Please output the records below in full, exactly as given, but without the images.

=== EXTRACTED ENTRIES ===
......
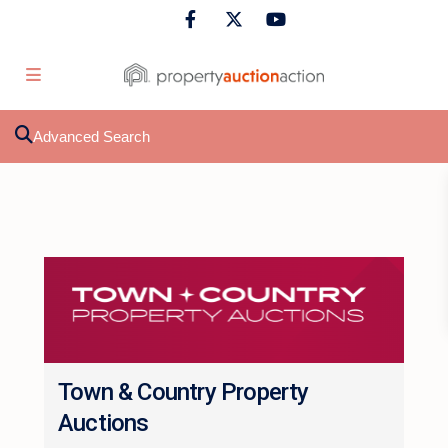
Advanced Search
Town & Country Property
Auctions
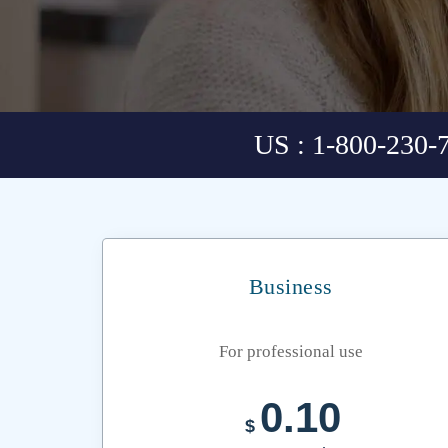
US : 1-800-230-
Business
For professional use
0.10
$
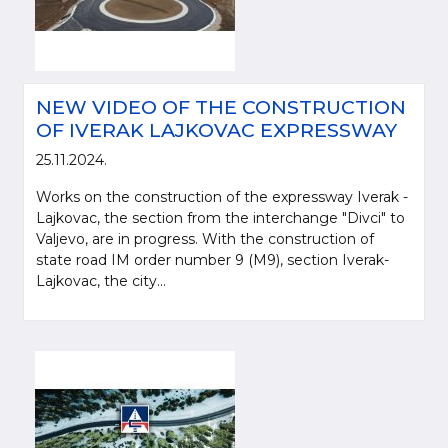
NEW VIDEO OF THE CONSTRUCTION
OF IVERAK LAJKOVAC EXPRESSWAY
25.11.2024.
Works on the construction of the expressway Iverak -
Lajkovac, the section from the interchange "Divci" to
Valjevo, are in progress. With the construction of
state road IM order number 9 (M9), section Iverak-
Please be kind and cite a source (LLC "Putevi Srbije") in using the
Lajkovac, the city...
information, material and photos from web presentation of the LLC "Putevi
Srbije"
© 2005-2026. LLC "Putevi Srbije" All rights reserved.
LLC "PUTEVI SRBIJE"
Bulevar kralja Aleksandra 282
PO Box 17, 11050 Belgrade 22, Serbia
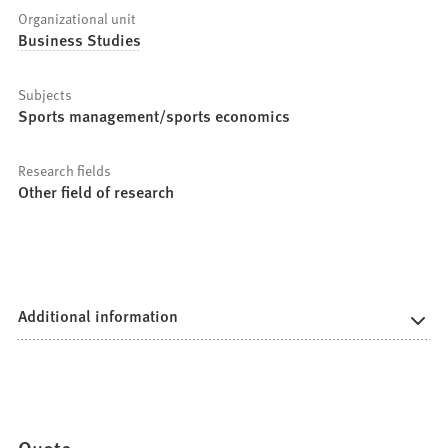
Organizational unit
Business Studies
Subjects
Sports management/sports economics
Research fields
Other field of research
Additional information
Quote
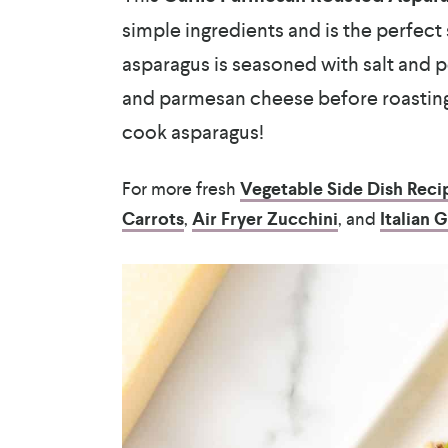
simple ingredients and is the perfect 
asparagus is seasoned with salt and pe
and parmesan cheese before roasting 
cook asparagus!
For more fresh
Vegetable Side Dish Reci
Carrots
,
Air Fryer Zucchini
, and
Italian 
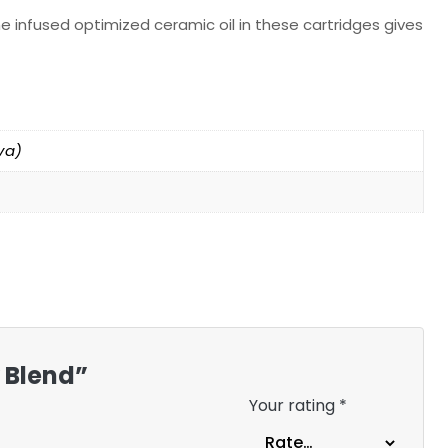
e infused optimized ceramic oil in these cartridges gives
va)
y Blend”
Your rating
*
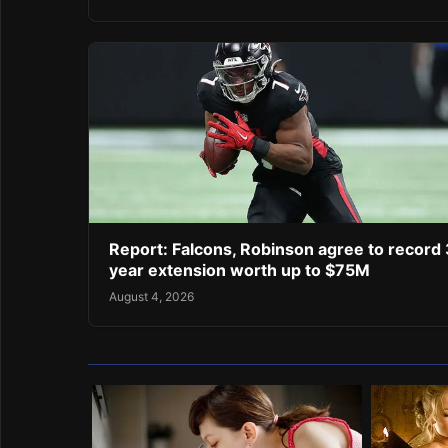
Report: Falcons, Robinson agree to record 
year extension worth up to $75M
August 4, 2026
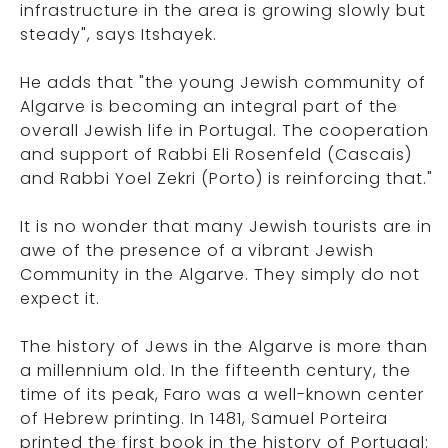
infrastructure in the area is growing slowly but
steady", says Itshayek.
He adds that "the young Jewish community of
Algarve is becoming an integral part of the
overall Jewish life in Portugal. The cooperation
and support of Rabbi Eli Rosenfeld (Cascais)
and Rabbi Yoel Zekri (Porto) is reinforcing that."
It is no wonder that many Jewish tourists are in
awe of the presence of a vibrant Jewish
Community in the Algarve. They simply do not
expect it.
The history of Jews in the Algarve is more than
a millennium old. In the fifteenth century, the
time of its peak, Faro was a well-known center
of Hebrew printing. In 1481, Samuel Porteira
printed the first book in the history of Portugal:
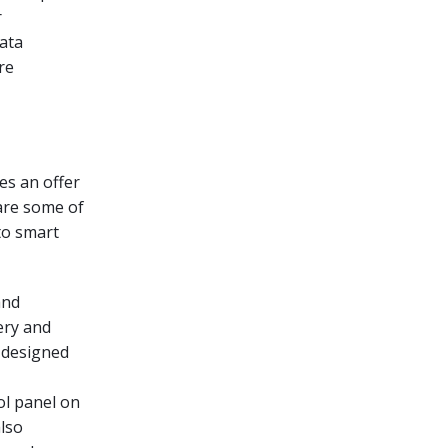
r
ata
re
es an offer
 are some of
nto smart
and
ery and
 designed
ol panel on
also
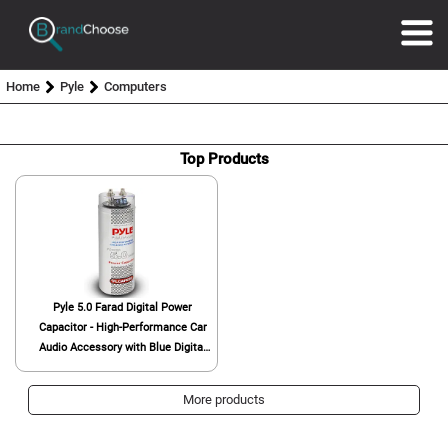
Home
Pyle
Computers
Top Products
Pyle 5.0 Farad Digital Power
Capacitor - High-Performance Car
Audio Accessory with Blue Digital
Display, Voltage Readout, Over
Voltage Protection, Mounting
More products
Hardware, DC 12-24V - Pyle
PLCAPE50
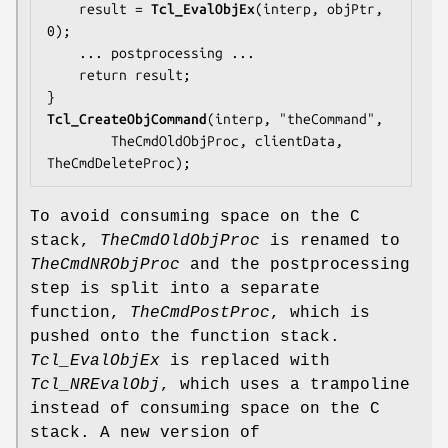
    result = 
Tcl_EvalObjEx
(interp, objPtr, 
0);

... postprocessing ...
    return result;

Tcl_CreateObjCommand
(interp, "theCommand",

TheCmdOldObjProc
, clientData, 
TheCmdDeleteProc);
To avoid consuming space on the C
stack,
TheCmdOldObjProc
is renamed to
TheCmdNRObjProc
and the postprocessing
step is split into a separate
function,
TheCmdPostProc
, which is
pushed onto the function stack.
Tcl_EvalObjEx
is replaced with
Tcl_NREvalObj
, which uses a trampoline
instead of consuming space on the C
stack. A new version of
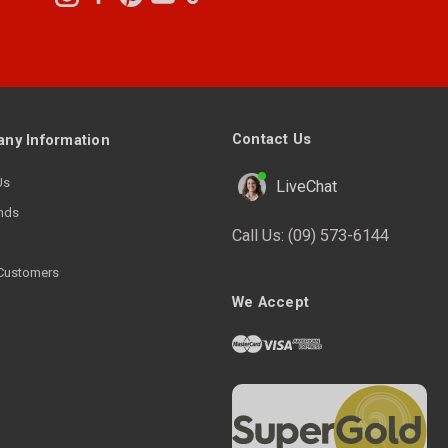
Contact Us
ny Information
Us
LiveChat
nds
Call Us:
(09) 573-6144
Customers
We Accept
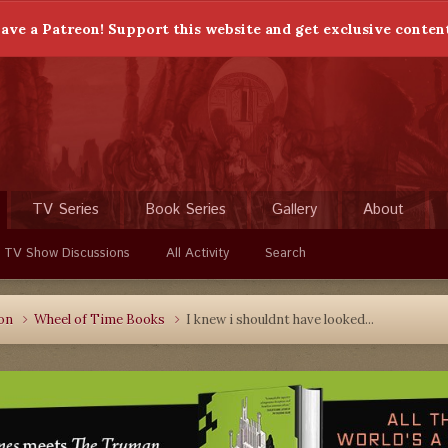
ave a Patreon! Support this website and get exclusive conten
TV Series
Book Series
Gallery
About
 TV Show Discussions
All Activity
Search
ion
Wheel of Time Books
I knew i shouldnt have looked...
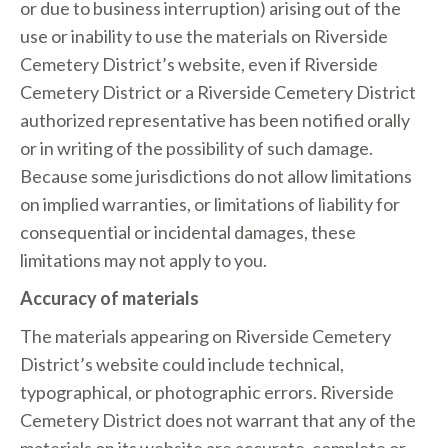
or due to business interruption) arising out of the
use or inability to use the materials on Riverside
Cemetery District’s website, even if Riverside
Cemetery District or a Riverside Cemetery District
authorized representative has been notified orally
or in writing of the possibility of such damage.
Because some jurisdictions do not allow limitations
on implied warranties, or limitations of liability for
consequential or incidental damages, these
limitations may not apply to you.
Accuracy of materials
The materials appearing on Riverside Cemetery
District’s website could include technical,
typographical, or photographic errors. Riverside
Cemetery District does not warrant that any of the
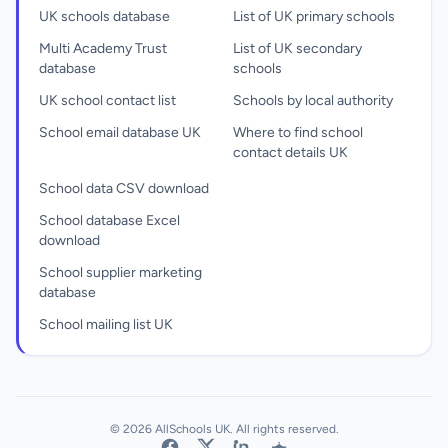
UK schools database
List of UK primary schools
Multi Academy Trust
List of UK secondary
database
schools
UK school contact list
Schools by local authority
School email database UK
Where to find school
contact details UK
School data CSV download
School database Excel
download
School supplier marketing
database
School mailing list UK
© 2026 AllSchools UK. All rights reserved.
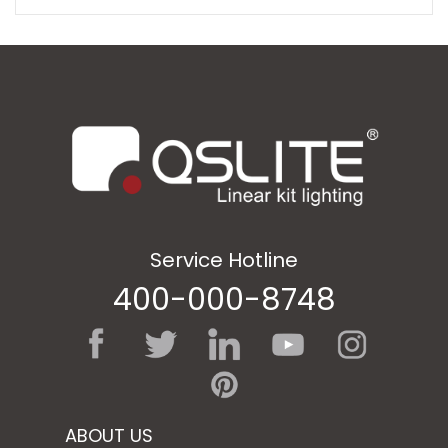
Service Hotline
400-000-8748
ABOUT US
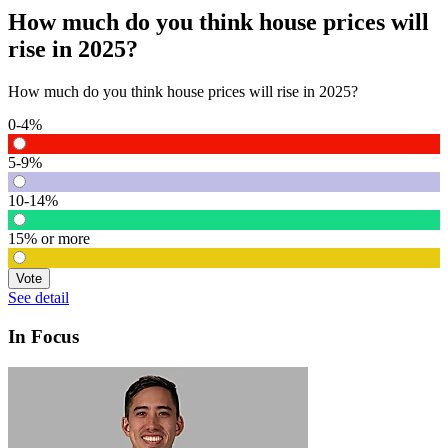
How much do you think house prices will
rise in 2025?
How much do you think house prices will rise in 2025?
0-4%
5-9%
10-14%
15% or more
Vote
See detail
In Focus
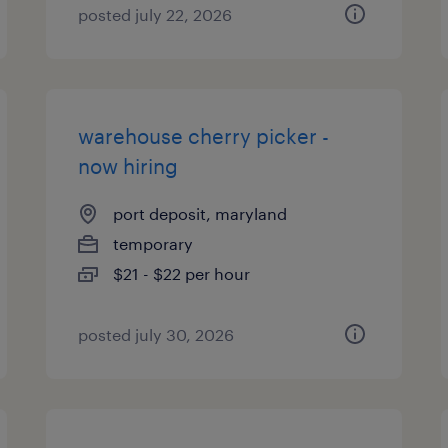
posted july 22, 2026
warehouse cherry picker -
now hiring
port deposit, maryland
temporary
$21 - $22 per hour
posted july 30, 2026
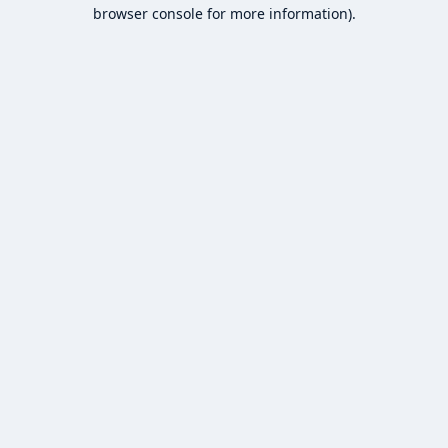
browser console for more information).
......
=== ANSWER SECTION ===
Advanced Search
Town & Country Property
Auctions
US : 1-800-230-
Business
For professional use
0.10
$
NEW VIDEO OF THE CONSTRUCTION
OF IVERAK LAJKOVAC EXPRESSWAY
25.11.2024.
Works on the construction of the expressway Iverak -
Lajkovac, the section from the interchange "Divci" to
Valjevo, are in progress. With the construction of
state road IM order number 9 (M9), section Iverak-
Please be kind and cite a source (LLC "Putevi Srbije") in using the
Lajkovac, the city...
information, material and photos from web presentation of the LLC "Putevi
Srbije"
© 2005-2026. LLC "Putevi Srbije" All rights reserved.
LLC "PUTEVI SRBIJE"
Bulevar kralja Aleksandra 282
PO Box 17, 11050 Belgrade 22, Serbia
Organizational unit
Business Studies
Subjects
Sports management/sports economics
Research fields
Other field of research
Additional information
Quote
simple ingredients and is the perfect 
asparagus is seasoned with salt and pe
and parmesan cheese before roasting 
cook asparagus!
For more fresh
Vegetable Side Dish Reci
Carrots
,
Air Fryer Zucchini
, and
Italian 
e infused optimized ceramic oil in these cartridges gives
va)
y Blend”
Your rating
*
Report: Falcons, Robinson agree to record 
year extension worth up to $75M
August 4, 2026
infrastructure in the area is growing slowly but
steady", says Itshayek.
He adds that "the young Jewish community of
Algarve is becoming an integral part of the
overall Jewish life in Portugal. The cooperation
and support of Rabbi Eli Rosenfeld (Cascais)
and Rabbi Yoel Zekri (Porto) is reinforcing that."
It is no wonder that many Jewish tourists are in
awe of the presence of a vibrant Jewish
Community in the Algarve. They simply do not
expect it.
The history of Jews in the Algarve is more than
a millennium old. In the fifteenth century, the
time of its peak, Faro was a well-known center
of Hebrew printing. In 1481, Samuel Porteira
printed the first book in the history of Portugal:
r
ata
re
es an offer
 are some of
nto smart
and
ery and
 designed
ol panel on
also
Home
Pyle
Computers
Top Products
Pyle 5.0 Farad Digital Power
Capacitor - High-Performance Car
Audio Accessory with Blue Digital
Display, Voltage Readout, Over
Voltage Protection, Mounting
More products
Hardware, DC 12-24V - Pyle
PLCAPE50
    result = 
Tcl_EvalObjEx
(interp, objPtr, 
0);

... postprocessing ...
    return result;

Tcl_CreateObjCommand
(interp, "theCommand",

TheCmdOldObjProc
, clientData, 
TheCmdDeleteProc);
To avoid consuming space on the C
stack,
TheCmdOldObjProc
is renamed to
TheCmdNRObjProc
and the postprocessing
step is split into a separate
function,
TheCmdPostProc
, which is
pushed onto the function stack.
Tcl_EvalObjEx
is replaced with
Tcl_NREvalObj
, which uses a trampoline
instead of consuming space on the C
stack. A new version of
Contact Us
ny Information
Us
LiveChat
nds
Call Us:
(09) 573-6144
Customers
We Accept
ave a Patreon! Support this website and get exclusive conten
TV Series
Book Series
Gallery
About
 TV Show Discussions
All Activity
Search
ion
Wheel of Time Books
I knew i shouldnt have looked...
or due to business interruption) arising out of the
use or inability to use the materials on Riverside
Cemetery District’s website, even if Riverside
Cemetery District or a Riverside Cemetery District
authorized representative has been notified orally
or in writing of the possibility of such damage.
Because some jurisdictions do not allow limitations
on implied warranties, or limitations of liability for
consequential or incidental damages, these
limitations may not apply to you.
Accuracy of materials
The materials appearing on Riverside Cemetery
District’s website could include technical,
typographical, or photographic errors. Riverside
Cemetery District does not warrant that any of the
UK schools database
List of UK primary schools
Multi Academy Trust
List of UK secondary
database
schools
UK school contact list
Schools by local authority
School email database UK
Where to find school
contact details UK
School data CSV download
School database Excel
download
School supplier marketing
database
School mailing list UK
© 2026 AllSchools UK. All rights reserved.
Service Hotline
400-000-8748
ABOUT US
How much do you think house prices will
rise in 2025?
How much do you think house prices will rise in 2025?
0-4%
5-9%
10-14%
15% or more
Vote
See detail
In Focus
posted july 22, 2026
warehouse cherry picker -
now hiring
port deposit, maryland
temporary
$21 - $22 per hour
posted july 30, 2026
browser console for more information).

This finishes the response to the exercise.